■ Selection ■
***

Mini batching with Bayesian GPLVM

Trying to define mini-batch logic for Bayesian GPLVM training but unsuccessful so far following the suggestions in this older thread: Pyro Bayesian GPLVM SVI with minibatching

So the suggestion in this thread is to use:

X_minibatch = pyro.sample(…, dist.Normal(x_loc[minibatch_indices], x_scale[minibatch_indices]))
y_minibatch = y[minibatch_indices]
self.base_model.set_data(X_minibatch, y_minibatch)

(…in each epoch before calling svi.step())

However, this causes the learnt X representation to be completely out of whack…- any ideas?

It is almost impossible to use Bayesian GPLVM for any meaningfully large datasets without minibatching - it should be fundamental to SVI.

A quick note on this - we’re also having to set:
(self/gplvm).X = X_minibatch too
as, without this, pyro complains that the dimensions don’t match up. Perhaps this line is interfering with the fact that self.X is not an ordinary tensor

it should be fundamental to SVI

I guess so. But we need to define the model properly. Could you provide your code for mini-batch gplvm? Without it, it is hard to figure out why things go wrong with your code.

Back to a year ago or so, GPLVM is implemented just to show how simple it is to define such model using GP module. In GPLVM tutorial, we even didn’t use that helper class. As mentioned in that forum thread, SVGP already supports minibatch. I guess all we need is to rewrite GPLVM a bit to support minibatch. I’m not sure… because I don’t know what mini-batch gplvm does under the hood (what is data or latent variable for each step, how likelihood is scaled,…) Some information about them would be very helpful.

Thanks for writing back…so as a first cut I am trying to do regression with SVGP class and mini-batching(below).

This is straightforward as X is fixed and given so one just needs to slice X to obtain a mini-batch. The problem with GPLVM is that X is learnt …it doesn’t seem right to put pyro.sample statement inside the training for loop…

N = 5000
X = dist.Uniform(0.0, 5.0).sample(sample_shape=(N,))
X_test = torch.linspace(0.0,5.0)
y = 0.5 * torch.sin(3*X) + dist.Normal(0.0, 0.05).sample(sample_shape=(N,))

Xu = torch.arange(20.) / 2

# initialize the kernel and model
pyro.clear_param_store()
kernel = gp.kernels.RBF(input_dim=1)
likelihood = gp.likelihoods.Gaussian()
svgp = gp.models.VariationalSparseGP(X, y, kernel, Xu, likelihood)
svi = SVI(svgp.model, svgp.guide, optimizer, Trace_ELBO())

optimizer = pyro.optim.Adam({"lr": 0.01})
#loss_fn = pyro.infer.Trace_ELBO().differentiable_loss
losses = np.zeros(num_steps)

***

■ Material ■
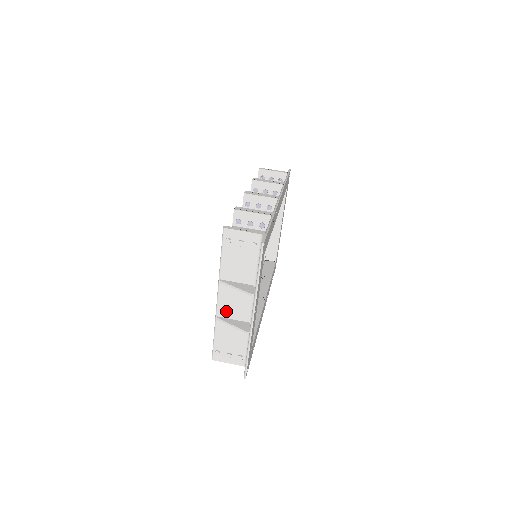
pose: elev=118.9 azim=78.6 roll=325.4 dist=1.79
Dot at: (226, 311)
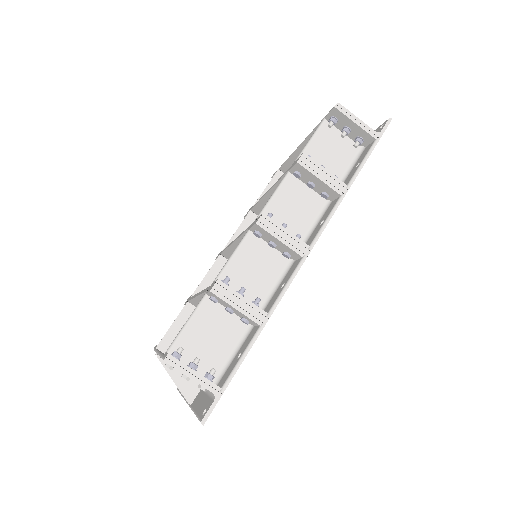
Dot at: occluded
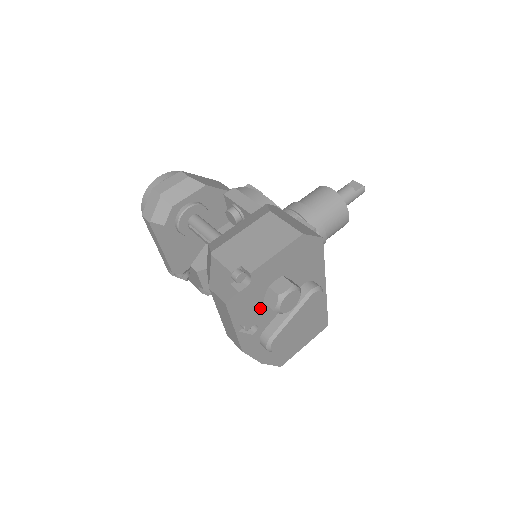
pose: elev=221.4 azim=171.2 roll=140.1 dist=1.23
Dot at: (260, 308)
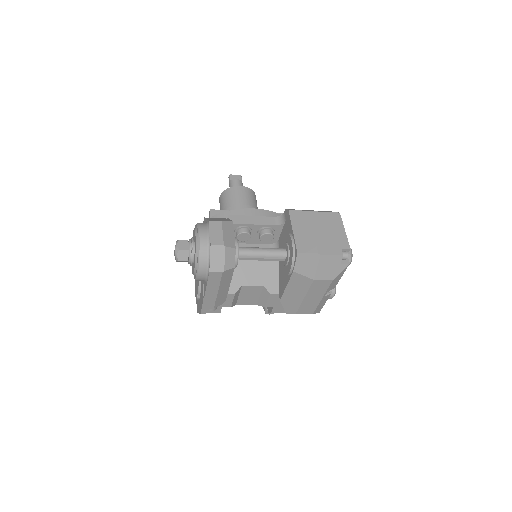
Dot at: occluded
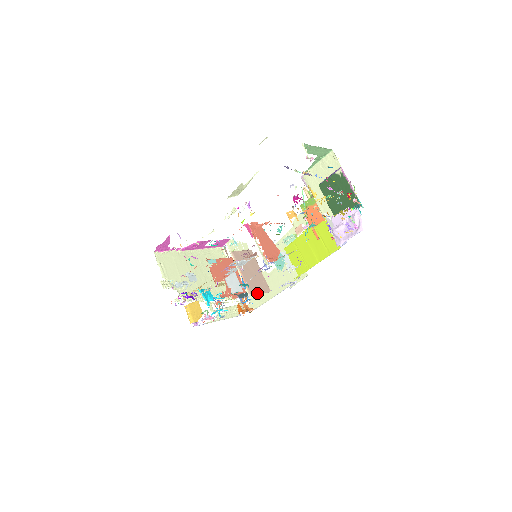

***

■ What to do ■
**A.** Answer these questions about the GPLVM thread:
(i) What value is N given in the regression code?
(ii) Which class does the thread say already supports minibatch?
(iii) What learning rate is passed to the Adam optimizer?
**B.** Can you write out the GPLVM thread from "I guess so." up to and including "be very helpful." word for word?
The rows have nothing to do with the thread on minibatching with Bayesian GPLVM.

■ Answers for this exercise ■
**A.**
(i) 5000
(ii) SVGP
(iii) 0.01

**B.**
I guess so. But we need to define the model properly. Could you provide your code for mini-batch gplvm? Without it, it is hard to figure out why things go wrong with your code.

Back to a year ago or so, GPLVM is implemented just to show how simple it is to define such model using GP module. In GPLVM tutorial, we even didn’t use that helper class. As mentioned in that forum thread, SVGP already supports minibatch. I guess all we need is to rewrite GPLVM a bit to support minibatch. I’m not sure… because I don’t know what mini-batch gplvm does under the hood (what is data or latent variable for each step, how likelihood is scaled,…) Some information about them would be very helpful.